The consumer banking chief who guided Goldman Sachs Group Inc.’s five-year effort to serve mainstream households, instead of focusing only on affluent families and giant companies, is planning to step aside.
Bloomberg News reported that sources said Harit Talwar will remain as a Goldman partner for now, and as chairman of the business he previously led. Talwar will be replaced by Omer Ismail, who is expected to be named the global consumer head.
Sources said Talwar, 59, brought in $92 billion of deposits and is credited with teaming up with Apple and Mastercard to launch the Apple Card. That partnership has allowed Goldman to grow its mainstream customers. In addition, Goldman has expanded Marcus, its consumer unit. While the strategy was met with skepticism inside and outside of Goldman, Marcus has advanced with new products and partnerships.
Talwar has been at Goldman since 2015. He had previously led the cards division for Discover Financial Services, and also spent 15 years at Citigroup Inc.
“I’ve known Harit for 24 years as a colleague at Citi, who helped me understand banking when I joined, and as a friend ever since,” Ajay Banga, the chief executive officer of Mastercard Inc., told Bloomberg News. “I am not surprised at the success he had in building Marcus, and I know he will do great things in the future, too.”
In 2002, Ismail, a Dartmouth College and Harvard Business School graduate, joined Goldman as an analyst in its investment banking division. Today, he manages the group’s U.S. consumer business.
Earlier this month, Goldman launched a new personal finance tool for customers of average means, CNBC reported.
The company declined to comment on the Marcus leadership shuffle.

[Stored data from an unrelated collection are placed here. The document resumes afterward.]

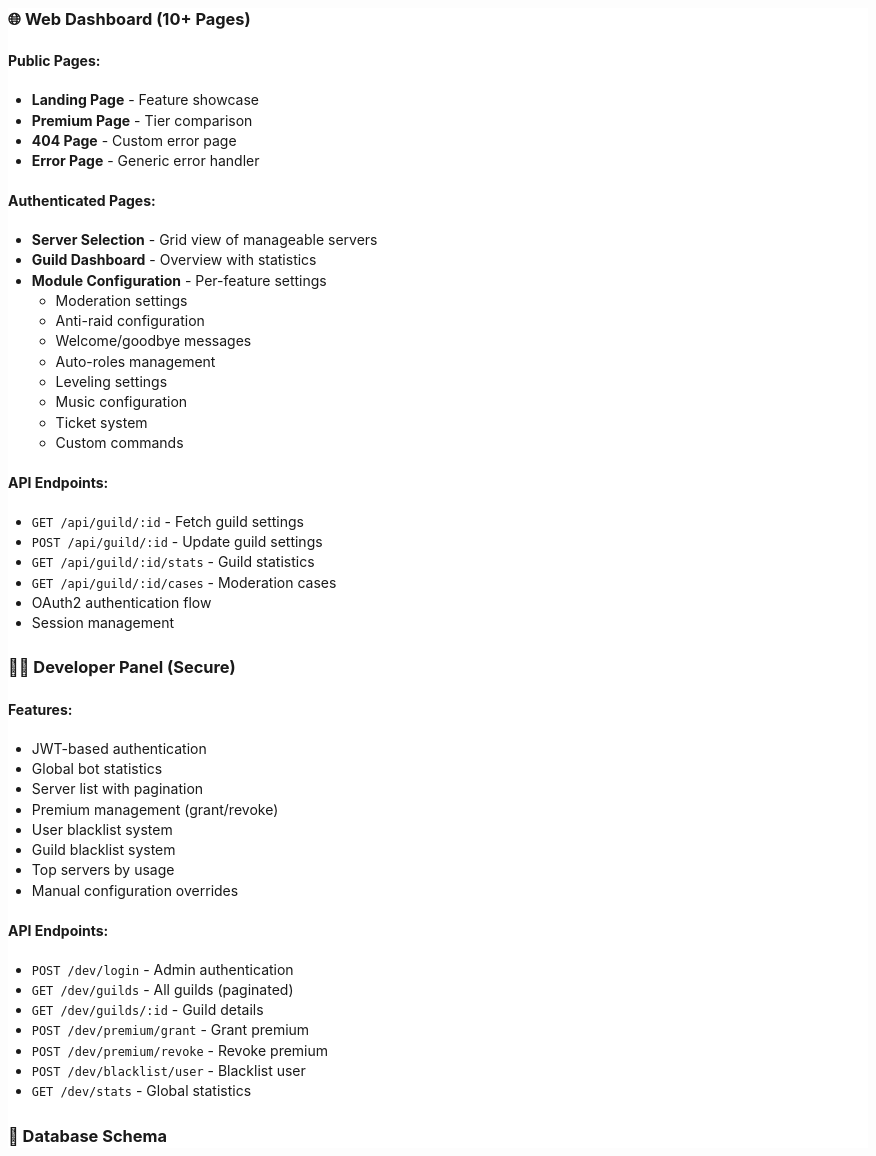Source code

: ### 🌐 Web Dashboard (10+ Pages)

#### Public Pages:
- **Landing Page** - Feature showcase
- **Premium Page** - Tier comparison
- **404 Page** - Custom error page
- **Error Page** - Generic error handler

#### Authenticated Pages:
- **Server Selection** - Grid view of manageable servers
- **Guild Dashboard** - Overview with statistics
- **Module Configuration** - Per-feature settings
  - Moderation settings
  - Anti-raid configuration
  - Welcome/goodbye messages
  - Auto-roles management
  - Leveling settings
  - Music configuration
  - Ticket system
  - Custom commands

#### API Endpoints:
- `GET /api/guild/:id` - Fetch guild settings
- `POST /api/guild/:id` - Update guild settings
- `GET /api/guild/:id/stats` - Guild statistics
- `GET /api/guild/:id/cases` - Moderation cases
- OAuth2 authentication flow
- Session management

### 👨‍💻 Developer Panel (Secure)

#### Features:
- JWT-based authentication
- Global bot statistics
- Server list with pagination
- Premium management (grant/revoke)
- User blacklist system
- Guild blacklist system
- Top servers by usage
- Manual configuration overrides

#### API Endpoints:
- `POST /dev/login` - Admin authentication
- `GET /dev/guilds` - All guilds (paginated)
- `GET /dev/guilds/:id` - Guild details
- `POST /dev/premium/grant` - Grant premium
- `POST /dev/premium/revoke` - Revoke premium
- `POST /dev/blacklist/user` - Blacklist user
- `GET /dev/stats` - Global statistics

### 💾 Database Schema
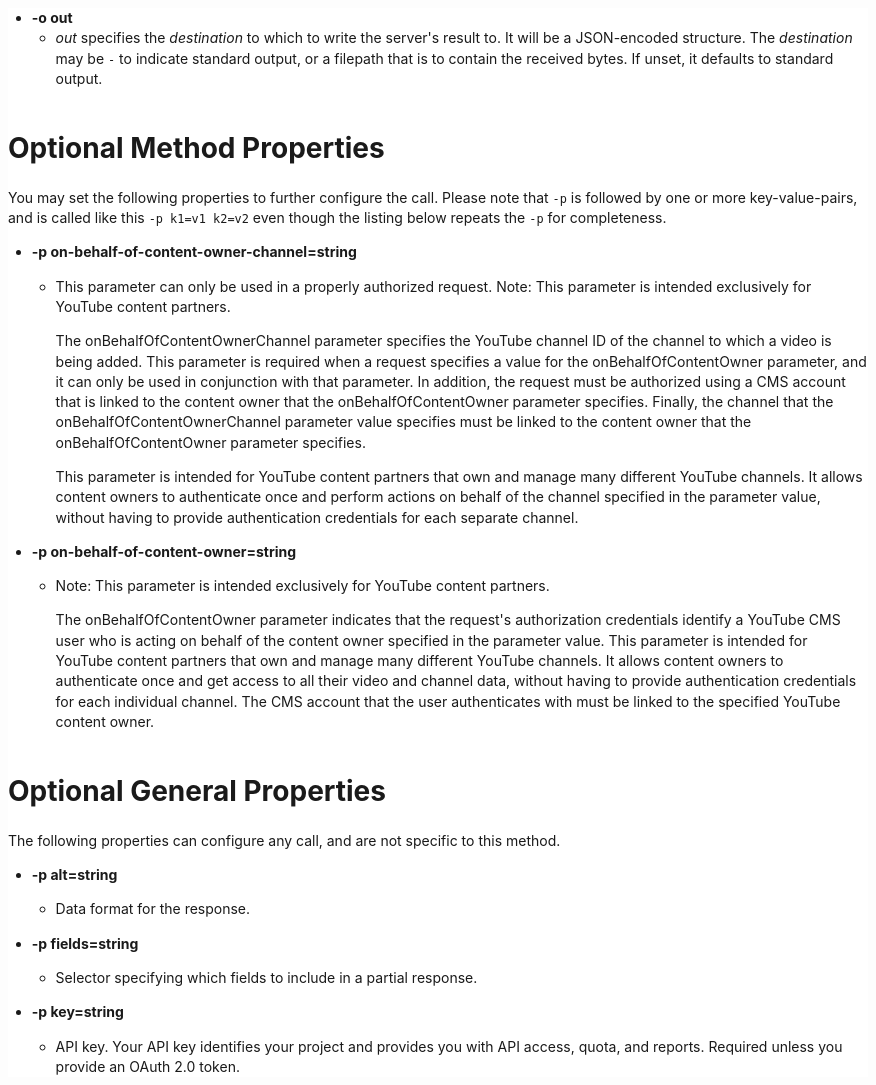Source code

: * **-o out**
    - *out* specifies the *destination* to which to write the server's result to.
      It will be a JSON-encoded structure.
      The *destination* may be `-` to indicate standard output, or a filepath that is to contain the received bytes.
      If unset, it defaults to standard output.
# Optional Method Properties

You may set the following properties to further configure the call. Please note that `-p` is followed by one 
or more key-value-pairs, and is called like this `-p k1=v1 k2=v2` even though the listing below repeats the
`-p` for completeness.

* **-p on-behalf-of-content-owner-channel=string**
    - This parameter can only be used in a properly authorized request. Note: This parameter is intended exclusively for YouTube content partners.
        
        The onBehalfOfContentOwnerChannel parameter specifies the YouTube channel ID of the channel to which a video is being added. This parameter is required when a request specifies a value for the onBehalfOfContentOwner parameter, and it can only be used in conjunction with that parameter. In addition, the request must be authorized using a CMS account that is linked to the content owner that the onBehalfOfContentOwner parameter specifies. Finally, the channel that the onBehalfOfContentOwnerChannel parameter value specifies must be linked to the content owner that the onBehalfOfContentOwner parameter specifies.
        
        This parameter is intended for YouTube content partners that own and manage many different YouTube channels. It allows content owners to authenticate once and perform actions on behalf of the channel specified in the parameter value, without having to provide authentication credentials for each separate channel.

* **-p on-behalf-of-content-owner=string**
    - Note: This parameter is intended exclusively for YouTube content partners.
        
        The onBehalfOfContentOwner parameter indicates that the request&#39;s authorization credentials identify a YouTube CMS user who is acting on behalf of the content owner specified in the parameter value. This parameter is intended for YouTube content partners that own and manage many different YouTube channels. It allows content owners to authenticate once and get access to all their video and channel data, without having to provide authentication credentials for each individual channel. The CMS account that the user authenticates with must be linked to the specified YouTube content owner.

# Optional General Properties

The following properties can configure any call, and are not specific to this method.

* **-p alt=string**
    - Data format for the response.

* **-p fields=string**
    - Selector specifying which fields to include in a partial response.

* **-p key=string**
    - API key. Your API key identifies your project and provides you with API access, quota, and reports. Required unless you provide an OAuth 2.0 token.
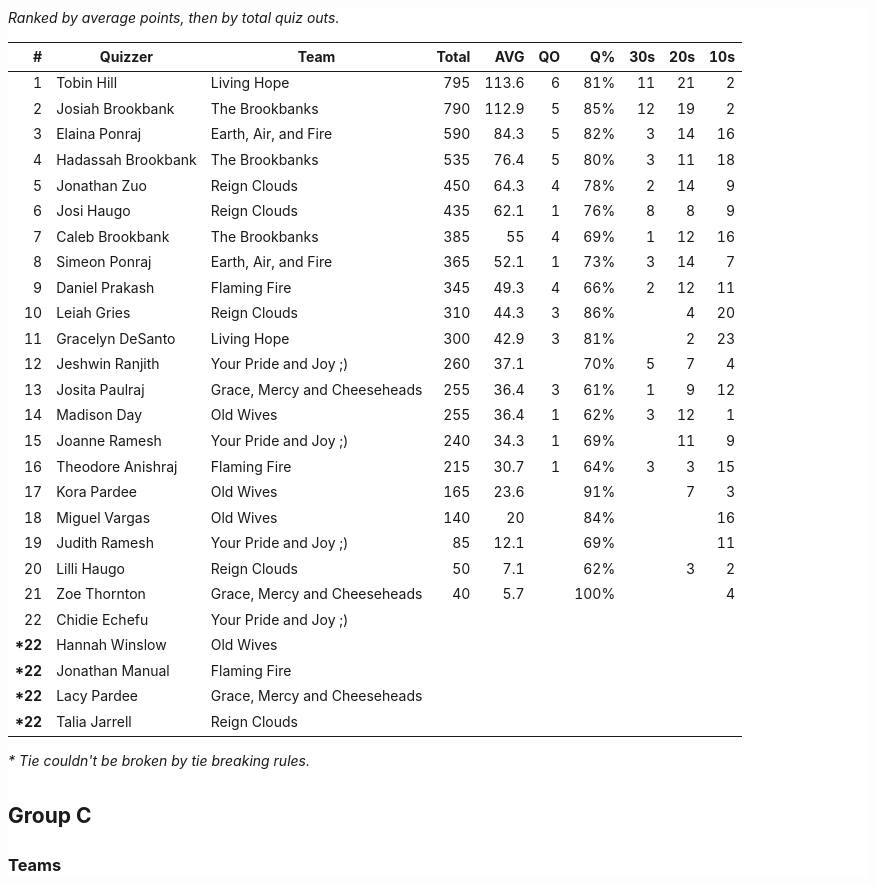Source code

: *Ranked by average points, then by total quiz outs.*

|        # | Quizzer            | Team                         | Total |   AVG |   QO |   Q% |  30s |  20s |  10s |
| -------: | ------------------ | ---------------------------- | ----: | ----: | ---: | ---: | ---: | ---: | ---: |
|        1 | Tobin Hill         | Living Hope                  |   795 | 113.6 |    6 |  81% |   11 |   21 |    2 |
|        2 | Josiah Brookbank   | The Brookbanks               |   790 | 112.9 |    5 |  85% |   12 |   19 |    2 |
|        3 | Elaina Ponraj      | Earth, Air, and Fire         |   590 |  84.3 |    5 |  82% |    3 |   14 |   16 |
|        4 | Hadassah Brookbank | The Brookbanks               |   535 |  76.4 |    5 |  80% |    3 |   11 |   18 |
|        5 | Jonathan Zuo       | Reign Clouds                 |   450 |  64.3 |    4 |  78% |    2 |   14 |    9 |
|        6 | Josi Haugo         | Reign Clouds                 |   435 |  62.1 |    1 |  76% |    8 |    8 |    9 |
|        7 | Caleb Brookbank    | The Brookbanks               |   385 |    55 |    4 |  69% |    1 |   12 |   16 |
|        8 | Simeon Ponraj      | Earth, Air, and Fire         |   365 |  52.1 |    1 |  73% |    3 |   14 |    7 |
|        9 | Daniel Prakash     | Flaming Fire                 |   345 |  49.3 |    4 |  66% |    2 |   12 |   11 |
|       10 | Leiah Gries        | Reign Clouds                 |   310 |  44.3 |    3 |  86% |      |    4 |   20 |
|       11 | Gracelyn DeSanto   | Living Hope                  |   300 |  42.9 |    3 |  81% |      |    2 |   23 |
|       12 | Jeshwin Ranjith    | Your Pride and Joy ;)        |   260 |  37.1 |      |  70% |    5 |    7 |    4 |
|       13 | Josita Paulraj     | Grace, Mercy and Cheeseheads |   255 |  36.4 |    3 |  61% |    1 |    9 |   12 |
|       14 | Madison Day        | Old Wives                    |   255 |  36.4 |    1 |  62% |    3 |   12 |    1 |
|       15 | Joanne Ramesh      | Your Pride and Joy ;)        |   240 |  34.3 |    1 |  69% |      |   11 |    9 |
|       16 | Theodore Anishraj  | Flaming Fire                 |   215 |  30.7 |    1 |  64% |    3 |    3 |   15 |
|       17 | Kora Pardee        | Old Wives                    |   165 |  23.6 |      |  91% |      |    7 |    3 |
|       18 | Miguel Vargas      | Old Wives                    |   140 |    20 |      |  84% |      |      |   16 |
|       19 | Judith Ramesh      | Your Pride and Joy ;)        |    85 |  12.1 |      |  69% |      |      |   11 |
|       20 | Lilli Haugo        | Reign Clouds                 |    50 |   7.1 |      |  62% |      |    3 |    2 |
|       21 | Zoe Thornton       | Grace, Mercy and Cheeseheads |    40 |   5.7 |      | 100% |      |      |    4 |
|       22 | Chidie Echefu      | Your Pride and Joy ;)        |       |       |      |      |      |      |      |
| **\*22** | Hannah Winslow     | Old Wives                    |       |       |      |      |      |      |      |
| **\*22** | Jonathan Manual    | Flaming Fire                 |       |       |      |      |      |      |      |
| **\*22** | Lacy Pardee        | Grace, Mercy and Cheeseheads |       |       |      |      |      |      |      |
| **\*22** | Talia Jarrell      | Reign Clouds                 |       |       |      |      |      |      |      |

*\* Tie couldn't be broken by tie breaking rules.*
## Group C
### Teams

The 150-year-old Wall Street powerhouse developed its new Marcus Insights platform by leveraging some of the knowledge gained from its $100 million purchase of a personal finance tool called Clarity Money from the brother of PC-making billionaire Michael Dell. The Marcus Insights app will initially be available only to existing Goldman Sachs customers, but will soon be offered more widely, CNBC reported.